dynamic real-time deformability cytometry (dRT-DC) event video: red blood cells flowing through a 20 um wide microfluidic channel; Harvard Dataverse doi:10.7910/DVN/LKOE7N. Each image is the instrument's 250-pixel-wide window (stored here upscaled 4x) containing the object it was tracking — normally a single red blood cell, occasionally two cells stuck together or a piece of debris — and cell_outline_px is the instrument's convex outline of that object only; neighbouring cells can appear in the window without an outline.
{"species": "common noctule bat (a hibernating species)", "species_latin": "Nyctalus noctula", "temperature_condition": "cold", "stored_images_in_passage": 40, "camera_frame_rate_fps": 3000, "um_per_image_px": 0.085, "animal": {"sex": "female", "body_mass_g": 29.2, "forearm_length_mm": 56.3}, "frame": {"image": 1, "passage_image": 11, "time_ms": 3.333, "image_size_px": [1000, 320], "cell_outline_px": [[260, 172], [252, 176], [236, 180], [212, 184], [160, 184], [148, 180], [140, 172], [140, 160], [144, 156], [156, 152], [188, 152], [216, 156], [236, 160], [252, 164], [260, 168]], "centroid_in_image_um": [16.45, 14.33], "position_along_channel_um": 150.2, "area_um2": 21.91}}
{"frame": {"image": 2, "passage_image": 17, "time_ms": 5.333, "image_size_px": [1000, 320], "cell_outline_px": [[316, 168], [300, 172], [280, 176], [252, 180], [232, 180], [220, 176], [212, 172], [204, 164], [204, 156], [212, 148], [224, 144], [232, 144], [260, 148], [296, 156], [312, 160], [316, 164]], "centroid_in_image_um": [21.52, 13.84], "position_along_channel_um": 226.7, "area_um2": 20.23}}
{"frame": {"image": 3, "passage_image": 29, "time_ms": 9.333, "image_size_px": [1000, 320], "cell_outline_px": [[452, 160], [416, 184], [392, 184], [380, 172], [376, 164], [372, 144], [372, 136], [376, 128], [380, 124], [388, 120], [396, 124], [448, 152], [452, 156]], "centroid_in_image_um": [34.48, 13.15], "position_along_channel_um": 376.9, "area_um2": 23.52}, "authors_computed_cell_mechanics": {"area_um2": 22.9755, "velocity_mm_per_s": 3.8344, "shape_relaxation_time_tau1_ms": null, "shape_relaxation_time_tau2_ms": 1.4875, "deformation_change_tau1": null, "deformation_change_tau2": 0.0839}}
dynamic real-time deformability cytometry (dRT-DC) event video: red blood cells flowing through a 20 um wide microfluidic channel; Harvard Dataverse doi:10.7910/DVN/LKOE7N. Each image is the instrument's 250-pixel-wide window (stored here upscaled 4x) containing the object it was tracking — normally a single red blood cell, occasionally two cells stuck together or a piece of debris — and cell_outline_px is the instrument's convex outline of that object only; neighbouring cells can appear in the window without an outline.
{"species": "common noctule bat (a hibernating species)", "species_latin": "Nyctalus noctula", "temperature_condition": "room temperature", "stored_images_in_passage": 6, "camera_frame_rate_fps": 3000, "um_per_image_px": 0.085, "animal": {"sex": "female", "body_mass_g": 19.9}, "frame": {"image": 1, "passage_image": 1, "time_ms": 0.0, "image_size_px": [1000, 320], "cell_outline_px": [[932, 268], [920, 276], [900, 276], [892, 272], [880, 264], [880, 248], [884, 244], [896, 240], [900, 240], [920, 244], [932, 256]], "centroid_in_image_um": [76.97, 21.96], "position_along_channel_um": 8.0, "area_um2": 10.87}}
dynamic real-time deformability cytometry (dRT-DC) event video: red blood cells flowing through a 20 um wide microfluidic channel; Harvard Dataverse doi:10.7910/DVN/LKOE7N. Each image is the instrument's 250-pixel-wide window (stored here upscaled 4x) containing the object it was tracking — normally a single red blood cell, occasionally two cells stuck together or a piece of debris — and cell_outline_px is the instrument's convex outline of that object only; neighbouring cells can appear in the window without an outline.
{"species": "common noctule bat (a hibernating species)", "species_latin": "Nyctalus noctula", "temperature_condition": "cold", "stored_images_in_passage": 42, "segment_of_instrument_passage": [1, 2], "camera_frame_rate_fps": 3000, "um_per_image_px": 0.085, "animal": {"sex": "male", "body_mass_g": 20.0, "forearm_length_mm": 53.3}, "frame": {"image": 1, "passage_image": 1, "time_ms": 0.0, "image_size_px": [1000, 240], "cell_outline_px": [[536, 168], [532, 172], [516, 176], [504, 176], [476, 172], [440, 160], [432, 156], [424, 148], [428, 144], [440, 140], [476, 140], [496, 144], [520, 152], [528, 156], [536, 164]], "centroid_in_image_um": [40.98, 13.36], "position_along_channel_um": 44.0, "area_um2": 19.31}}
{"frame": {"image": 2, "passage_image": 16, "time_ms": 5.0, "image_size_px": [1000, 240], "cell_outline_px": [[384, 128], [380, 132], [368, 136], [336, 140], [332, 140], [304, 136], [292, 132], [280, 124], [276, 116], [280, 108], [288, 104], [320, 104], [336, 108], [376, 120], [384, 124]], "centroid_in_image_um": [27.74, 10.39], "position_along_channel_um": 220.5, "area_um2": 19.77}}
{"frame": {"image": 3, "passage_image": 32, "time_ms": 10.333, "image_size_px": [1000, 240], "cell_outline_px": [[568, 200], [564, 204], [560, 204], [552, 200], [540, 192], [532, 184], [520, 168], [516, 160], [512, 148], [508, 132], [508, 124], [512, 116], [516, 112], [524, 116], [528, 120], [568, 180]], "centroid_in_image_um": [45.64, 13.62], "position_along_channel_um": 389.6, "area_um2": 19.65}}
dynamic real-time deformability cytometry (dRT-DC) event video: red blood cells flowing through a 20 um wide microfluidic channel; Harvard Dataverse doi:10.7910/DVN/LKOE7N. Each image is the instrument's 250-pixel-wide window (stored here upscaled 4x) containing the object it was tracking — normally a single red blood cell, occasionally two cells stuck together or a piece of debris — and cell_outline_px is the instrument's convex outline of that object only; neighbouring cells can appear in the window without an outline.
++++++++
Work to complete. Retype all of the entries precisely as they are.

Exercise answer.
dynamic real-time deformability cytometry (dRT-DC) event video: red blood cells flowing through a 20 um wide microfluidic channel; Harvard Dataverse doi:10.7910/DVN/LKOE7N. Each image is the instrument's 250-pixel-wide window (stored here upscaled 4x) containing the object it was tracking — normally a single red blood cell, occasionally two cells stuck together or a piece of debris — and cell_outline_px is the instrument's convex outline of that object only; neighbouring cells can appear in the window without an outline.
{"species": "common noctule bat (a hibernating species)", "species_latin": "Nyctalus noctula", "temperature_condition": "cold", "stored_images_in_passage": 40, "camera_frame_rate_fps": 3000, "um_per_image_px": 0.085, "animal": {"sex": "female", "body_mass_g": 29.2, "forearm_length_mm": 56.3}, "frame": {"image": 1, "passage_image": 11, "time_ms": 3.333, "image_size_px": [1000, 320], "cell_outline_px": [[260, 172], [252, 176], [236, 180], [212, 184], [160, 184], [148, 180], [140, 172], [140, 160], [144, 156], [156, 152], [188, 152], [216, 156], [236, 160], [252, 164], [260, 168]], "centroid_in_image_um": [16.45, 14.33], "position_along_channel_um": 150.2, "area_um2": 21.91}}
{"frame": {"image": 2, "passage_image": 17, "time_ms": 5.333, "image_size_px": [1000, 320], "cell_outline_px": [[316, 168], [300, 172], [280, 176], [252, 180], [232, 180], [220, 176], [212, 172], [204, 164], [204, 156], [212, 148], [224, 144], [232, 144], [260, 148], [296, 156], [312, 160], [316, 164]], "centroid_in_image_um": [21.52, 13.84], "position_along_channel_um": 226.7, "area_um2": 20.23}}
{"frame": {"image": 3, "passage_image": 29, "time_ms": 9.333, "image_size_px": [1000, 320], "cell_outline_px": [[452, 160], [416, 184], [392, 184], [380, 172], [376, 164], [372, 144], [372, 136], [376, 128], [380, 124], [388, 120], [396, 124], [448, 152], [452, 156]], "centroid_in_image_um": [34.48, 13.15], "position_along_channel_um": 376.9, "area_um2": 23.52}, "authors_computed_cell_mechanics": {"area_um2": 22.9755, "velocity_mm_per_s": 3.8344, "shape_relaxation_time_tau1_ms": null, "shape_relaxation_time_tau2_ms": 1.4875, "deformation_change_tau1": null, "deformation_change_tau2": 0.0839}}
dynamic real-time deformability cytometry (dRT-DC) event video: red blood cells flowing through a 20 um wide microfluidic channel; Harvard Dataverse doi:10.7910/DVN/LKOE7N. Each image is the instrument's 250-pixel-wide window (stored here upscaled 4x) containing the object it was tracking — normally a single red blood cell, occasionally two cells stuck together or a piece of debris — and cell_outline_px is the instrument's convex outline of that object only; neighbouring cells can appear in the window without an outline.
{"species": "common noctule bat (a hibernating species)", "species_latin": "Nyctalus noctula", "temperature_condition": "room temperature", "stored_images_in_passage": 6, "camera_frame_rate_fps": 3000, "um_per_image_px": 0.085, "animal": {"sex": "female", "body_mass_g": 19.9}, "frame": {"image": 1, "passage_image": 1, "time_ms": 0.0, "image_size_px": [1000, 320], "cell_outline_px": [[932, 268], [920, 276], [900, 276], [892, 272], [880, 264], [880, 248], [884, 244], [896, 240], [900, 240], [920, 244], [932, 256]], "centroid_in_image_um": [76.97, 21.96], "position_along_channel_um": 8.0, "area_um2": 10.87}}
dynamic real-time deformability cytometry (dRT-DC) event video: red blood cells flowing through a 20 um wide microfluidic channel; Harvard Dataverse doi:10.7910/DVN/LKOE7N. Each image is the instrument's 250-pixel-wide window (stored here upscaled 4x) containing the object it was tracking — normally a single red blood cell, occasionally two cells stuck together or a piece of debris — and cell_outline_px is the instrument's convex outline of that object only; neighbouring cells can appear in the window without an outline.
{"species": "common noctule bat (a hibernating species)", "species_latin": "Nyctalus noctula", "temperature_condition": "cold", "stored_images_in_passage": 42, "segment_of_instrument_passage": [1, 2], "camera_frame_rate_fps": 3000, "um_per_image_px": 0.085, "animal": {"sex": "male", "body_mass_g": 20.0, "forearm_length_mm": 53.3}, "frame": {"image": 1, "passage_image": 1, "time_ms": 0.0, "image_size_px": [1000, 240], "cell_outline_px": [[536, 168], [532, 172], [516, 176], [504, 176], [476, 172], [440, 160], [432, 156], [424, 148], [428, 144], [440, 140], [476, 140], [496, 144], [520, 152], [528, 156], [536, 164]], "centroid_in_image_um": [40.98, 13.36], "position_along_channel_um": 44.0, "area_um2": 19.31}}
{"frame": {"image": 2, "passage_image": 16, "time_ms": 5.0, "image_size_px": [1000, 240], "cell_outline_px": [[384, 128], [380, 132], [368, 136], [336, 140], [332, 140], [304, 136], [292, 132], [280, 124], [276, 116], [280, 108], [288, 104], [320, 104], [336, 108], [376, 120], [384, 124]], "centroid_in_image_um": [27.74, 10.39], "position_along_channel_um": 220.5, "area_um2": 19.77}}
{"frame": {"image": 3, "passage_image": 32, "time_ms": 10.333, "image_size_px": [1000, 240], "cell_outline_px": [[568, 200], [564, 204], [560, 204], [552, 200], [540, 192], [532, 184], [520, 168], [516, 160], [512, 148], [508, 132], [508, 124], [512, 116], [516, 112], [524, 116], [528, 120], [568, 180]], "centroid_in_image_um": [45.64, 13.62], "position_along_channel_um": 389.6, "area_um2": 19.65}}
dynamic real-time deformability cytometry (dRT-DC) event video: red blood cells flowing through a 20 um wide microfluidic channel; Harvard Dataverse doi:10.7910/DVN/LKOE7N. Each image is the instrument's 250-pixel-wide window (stored here upscaled 4x) containing the object it was tracking — normally a single red blood cell, occasionally two cells stuck together or a piece of debris — and cell_outline_px is the instrument's convex outline of that object only; neighbouring cells can appear in the window without an outline.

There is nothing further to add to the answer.